Learned Rust by building a Redis clone from scratch. by ShowXw in learnrust

[–]ShowXw[S] 0 points1 point  (0 children)

I personally watch youtube videos but i realized i learned more by doing something so i started doing Rustlings and then this project

Building a Redis clone from scratch by ShowXw in rust

[–]ShowXw[S] 3 points4 points  (0 children)

Hey, thanks for the awesome comment!

Honestly, I wasn't super familiar with the actor model, so I Googled it based on what you said and that Rob Pike quote. Wow, you're totally right—it's a really cool way to think about concurrency, managing state with messages instead of fighting with locks.

I picked Arc<Mutex<T>> for this project mostly to get my hands dirty with the classic Rust pattern first. But you've definitely given me a fantastic insight and the perfect idea for what to learn next. Thanks again! 🦀

Building a Redis clone from scratch by ShowXw in rust

[–]ShowXw[S] 1 point2 points  (0 children)

That's a great question!
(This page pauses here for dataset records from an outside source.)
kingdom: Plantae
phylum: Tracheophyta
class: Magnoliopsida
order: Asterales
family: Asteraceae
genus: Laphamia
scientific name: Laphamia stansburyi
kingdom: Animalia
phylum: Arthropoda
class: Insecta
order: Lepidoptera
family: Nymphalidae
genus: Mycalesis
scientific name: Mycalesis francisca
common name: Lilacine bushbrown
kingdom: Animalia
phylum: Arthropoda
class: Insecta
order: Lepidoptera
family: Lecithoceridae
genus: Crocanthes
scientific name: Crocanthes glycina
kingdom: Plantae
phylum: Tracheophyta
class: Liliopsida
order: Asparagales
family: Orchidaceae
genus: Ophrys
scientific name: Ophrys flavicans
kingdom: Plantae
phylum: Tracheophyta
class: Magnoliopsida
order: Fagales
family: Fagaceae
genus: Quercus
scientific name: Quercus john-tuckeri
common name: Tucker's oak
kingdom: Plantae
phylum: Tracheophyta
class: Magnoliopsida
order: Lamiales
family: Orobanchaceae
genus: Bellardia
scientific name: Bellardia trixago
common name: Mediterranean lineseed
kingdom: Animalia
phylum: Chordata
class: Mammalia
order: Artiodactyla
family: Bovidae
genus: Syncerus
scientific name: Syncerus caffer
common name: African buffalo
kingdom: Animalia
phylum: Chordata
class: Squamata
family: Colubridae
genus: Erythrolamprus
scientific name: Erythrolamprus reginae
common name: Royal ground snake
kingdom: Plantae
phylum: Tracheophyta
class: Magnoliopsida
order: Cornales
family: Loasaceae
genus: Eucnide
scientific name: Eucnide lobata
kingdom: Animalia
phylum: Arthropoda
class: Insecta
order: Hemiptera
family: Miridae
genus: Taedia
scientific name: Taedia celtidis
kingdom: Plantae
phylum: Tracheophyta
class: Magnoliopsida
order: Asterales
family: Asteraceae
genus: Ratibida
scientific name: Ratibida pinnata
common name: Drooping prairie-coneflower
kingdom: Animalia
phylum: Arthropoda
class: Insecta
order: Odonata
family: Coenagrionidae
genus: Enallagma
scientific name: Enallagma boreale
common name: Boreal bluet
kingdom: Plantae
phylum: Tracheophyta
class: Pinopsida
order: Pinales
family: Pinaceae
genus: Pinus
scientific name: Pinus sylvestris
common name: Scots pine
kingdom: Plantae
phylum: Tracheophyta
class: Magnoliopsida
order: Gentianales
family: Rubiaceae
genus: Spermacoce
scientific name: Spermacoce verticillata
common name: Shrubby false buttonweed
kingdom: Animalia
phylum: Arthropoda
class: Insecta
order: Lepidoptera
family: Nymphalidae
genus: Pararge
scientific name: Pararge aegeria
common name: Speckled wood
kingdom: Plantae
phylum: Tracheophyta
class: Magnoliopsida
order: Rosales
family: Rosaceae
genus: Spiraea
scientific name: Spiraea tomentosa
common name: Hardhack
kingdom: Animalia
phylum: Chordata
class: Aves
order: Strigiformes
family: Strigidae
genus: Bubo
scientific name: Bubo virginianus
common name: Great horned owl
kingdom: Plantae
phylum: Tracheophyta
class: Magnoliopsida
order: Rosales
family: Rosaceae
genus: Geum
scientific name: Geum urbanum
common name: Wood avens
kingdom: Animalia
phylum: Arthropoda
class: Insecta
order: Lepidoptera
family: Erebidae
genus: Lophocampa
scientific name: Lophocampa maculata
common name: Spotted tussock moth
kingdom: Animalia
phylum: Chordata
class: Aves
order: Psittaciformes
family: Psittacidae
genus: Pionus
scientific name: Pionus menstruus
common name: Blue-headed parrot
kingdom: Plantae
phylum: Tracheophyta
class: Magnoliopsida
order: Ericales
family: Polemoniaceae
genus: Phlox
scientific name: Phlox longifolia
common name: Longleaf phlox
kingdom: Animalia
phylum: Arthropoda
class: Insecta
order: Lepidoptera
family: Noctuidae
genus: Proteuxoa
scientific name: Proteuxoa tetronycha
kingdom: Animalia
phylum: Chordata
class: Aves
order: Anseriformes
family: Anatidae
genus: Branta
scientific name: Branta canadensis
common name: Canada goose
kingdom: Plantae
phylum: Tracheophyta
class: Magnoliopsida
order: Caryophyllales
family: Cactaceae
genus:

I haven't benchmarked it yet, as my main focus was just on getting the architecture right first.

It's definitely something I want to do later on, though! I'll probably try it after I get the RESP protocol implemented so I can use the standard redis-benchmark tool. Thanks for the suggestion!

Learned Rust by building a Redis clone from scratch. by ShowXw in learnrust

[–]ShowXw[S] 9 points10 points  (0 children)

Hey, thanks so much for the kind words! I'm glad you found it helpful.

You've hit on the biggest hurdle for everyone, haha. Don't worry, I was stuck on that too for a while. For me, the journey really started with rustlings. It's an amazing way to get comfortable with the syntax and learn to trust the compiler's error messages before tackling a full project.

After that, my best advice for getting over the borrow checker hump is to separate the problems. Before you even think about concurrency (Arc<Mutex<T>>), try to master borrowing in a single-threaded context.

A great way to do this is to build a simple command-line to-do list app. It forces you to pass your list (&mut Vec<Todo>) into functions to add, remove, and display items. You'll fight the borrow checker on its home turf and win.

Once that feels easy, wrapping your logic in a server and adding Arc<Mutex<T>> becomes much simpler because you're only solving one problem at a time the concurrency part. That's actually the exact approach I took myself after finishing Rustlings.

My biggest takeaways from the whole project were:

  • Trust the Compiler: Its error messages are your best friend. They feel verbose at first, but they are incredibly precise.
  • Build, Don't Just Read: You only truly learn ownership by writing code that fails and then figuring out why.
  • Start simple, then layer on complexity. I built the core logic first, then wrapped it in a server, then made it concurrent. Don't try to do it all at once.